> _Task goal_
Each line in the records below, from the one that contains "and after scripts" to the one that contains "These comments hide", should be reproduced exactly, the first and last included.

> _Data records_
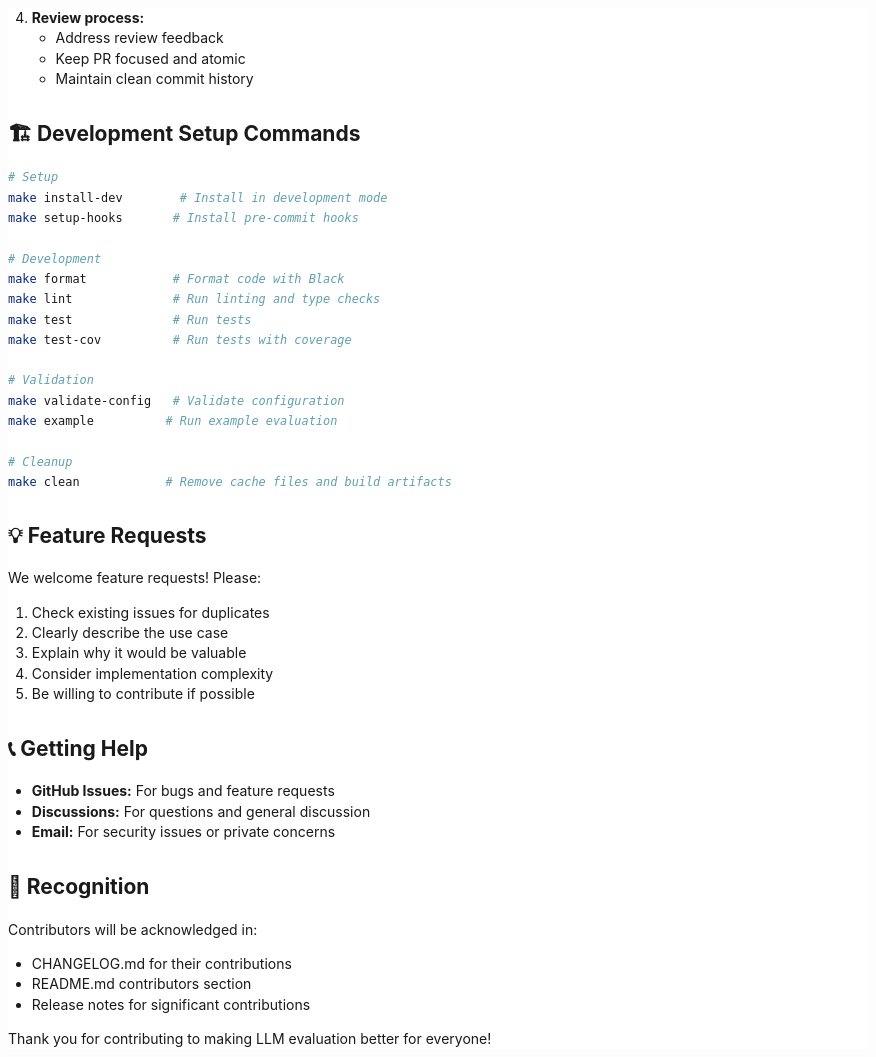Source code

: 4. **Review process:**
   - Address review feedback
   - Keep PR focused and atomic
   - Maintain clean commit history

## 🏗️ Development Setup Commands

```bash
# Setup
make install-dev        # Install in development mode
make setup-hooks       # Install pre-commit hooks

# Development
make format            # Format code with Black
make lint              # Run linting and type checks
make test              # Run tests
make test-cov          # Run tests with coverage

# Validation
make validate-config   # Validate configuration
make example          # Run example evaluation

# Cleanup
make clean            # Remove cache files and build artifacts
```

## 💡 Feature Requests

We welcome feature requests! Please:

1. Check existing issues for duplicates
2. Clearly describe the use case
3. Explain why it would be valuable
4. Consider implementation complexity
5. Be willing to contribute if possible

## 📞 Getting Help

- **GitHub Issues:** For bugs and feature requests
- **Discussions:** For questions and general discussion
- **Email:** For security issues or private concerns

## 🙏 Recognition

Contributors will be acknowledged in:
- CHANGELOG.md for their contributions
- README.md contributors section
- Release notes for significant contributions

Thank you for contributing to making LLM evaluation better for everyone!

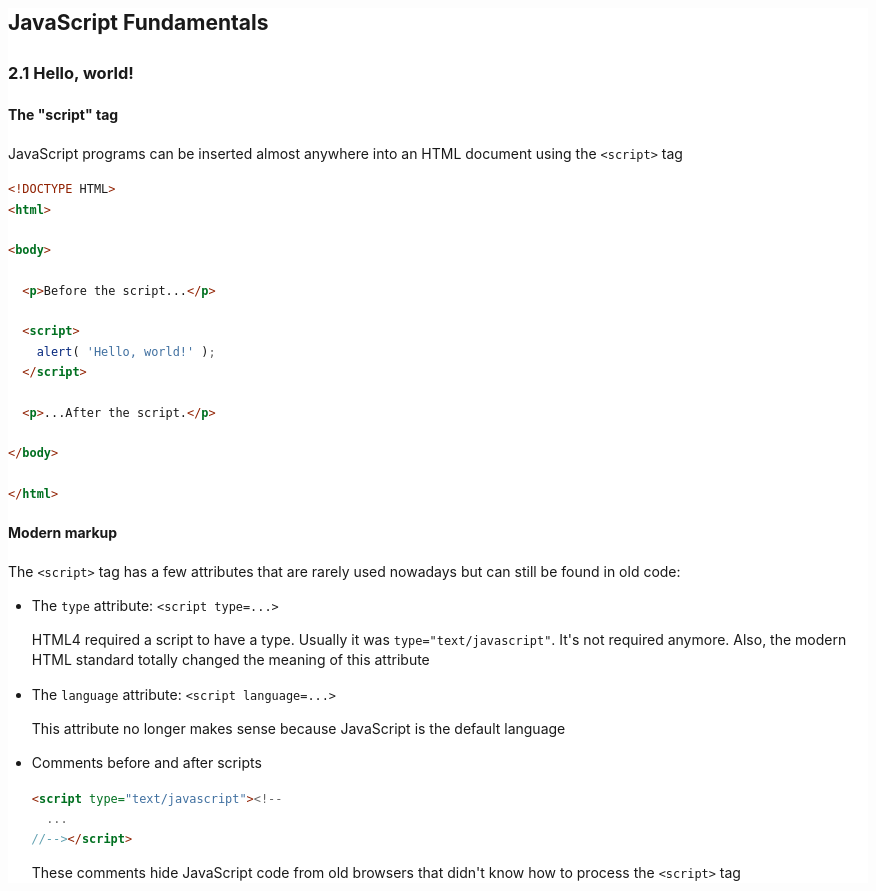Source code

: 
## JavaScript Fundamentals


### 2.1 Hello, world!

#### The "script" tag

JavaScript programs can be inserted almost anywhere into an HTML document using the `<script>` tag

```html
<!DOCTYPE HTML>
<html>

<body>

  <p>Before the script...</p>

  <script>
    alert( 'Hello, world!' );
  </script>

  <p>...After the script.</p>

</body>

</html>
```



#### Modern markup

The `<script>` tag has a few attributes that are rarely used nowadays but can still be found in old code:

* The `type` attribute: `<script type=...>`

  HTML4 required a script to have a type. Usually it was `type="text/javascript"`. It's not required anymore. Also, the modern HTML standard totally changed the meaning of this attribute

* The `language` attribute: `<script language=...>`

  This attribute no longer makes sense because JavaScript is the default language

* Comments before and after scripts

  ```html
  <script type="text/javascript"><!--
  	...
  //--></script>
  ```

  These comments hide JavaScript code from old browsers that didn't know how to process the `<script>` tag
* * *
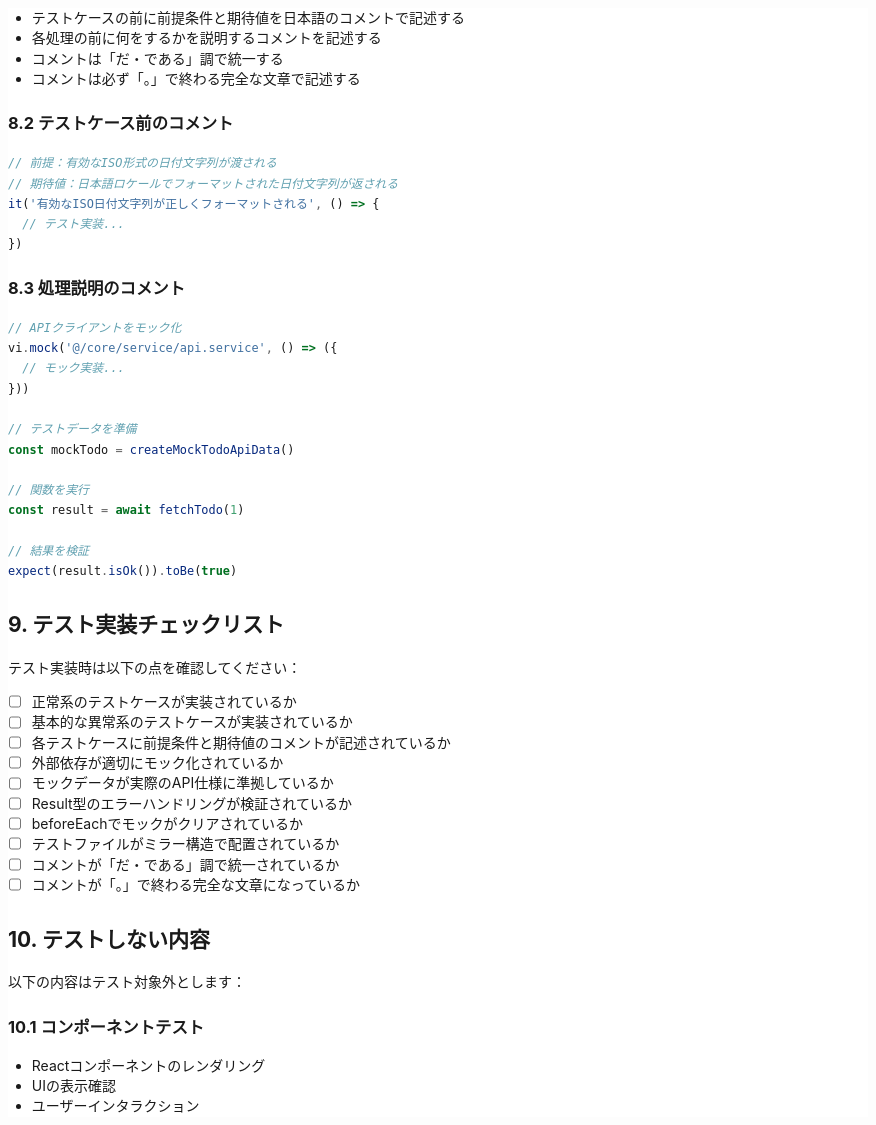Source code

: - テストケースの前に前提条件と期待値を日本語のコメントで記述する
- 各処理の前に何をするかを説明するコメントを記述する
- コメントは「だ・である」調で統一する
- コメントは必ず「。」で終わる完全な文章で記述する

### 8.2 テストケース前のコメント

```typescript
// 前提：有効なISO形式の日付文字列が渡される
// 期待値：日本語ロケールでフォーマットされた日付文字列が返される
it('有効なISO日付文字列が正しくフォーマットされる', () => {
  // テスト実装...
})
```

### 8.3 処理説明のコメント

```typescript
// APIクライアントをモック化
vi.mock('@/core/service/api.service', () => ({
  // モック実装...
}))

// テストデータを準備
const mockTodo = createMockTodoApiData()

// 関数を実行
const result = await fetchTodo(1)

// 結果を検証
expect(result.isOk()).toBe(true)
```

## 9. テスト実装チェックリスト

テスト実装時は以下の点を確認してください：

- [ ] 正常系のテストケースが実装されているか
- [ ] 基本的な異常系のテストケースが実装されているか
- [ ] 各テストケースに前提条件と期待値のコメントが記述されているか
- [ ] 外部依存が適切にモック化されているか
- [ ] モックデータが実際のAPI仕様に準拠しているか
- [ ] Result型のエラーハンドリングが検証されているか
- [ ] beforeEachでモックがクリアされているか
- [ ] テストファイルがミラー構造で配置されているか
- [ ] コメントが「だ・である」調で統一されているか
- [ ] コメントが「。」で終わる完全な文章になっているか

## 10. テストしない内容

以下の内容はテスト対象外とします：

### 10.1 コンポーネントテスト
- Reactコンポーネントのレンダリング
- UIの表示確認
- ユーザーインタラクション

> _Exercise output_
* Comments before and after scripts

  ```html
  <script type="text/javascript"><!--
  	...
  //--></script>
  ```

  These comments hide JavaScript code from old browsers that didn't know how to process the `<script>` tag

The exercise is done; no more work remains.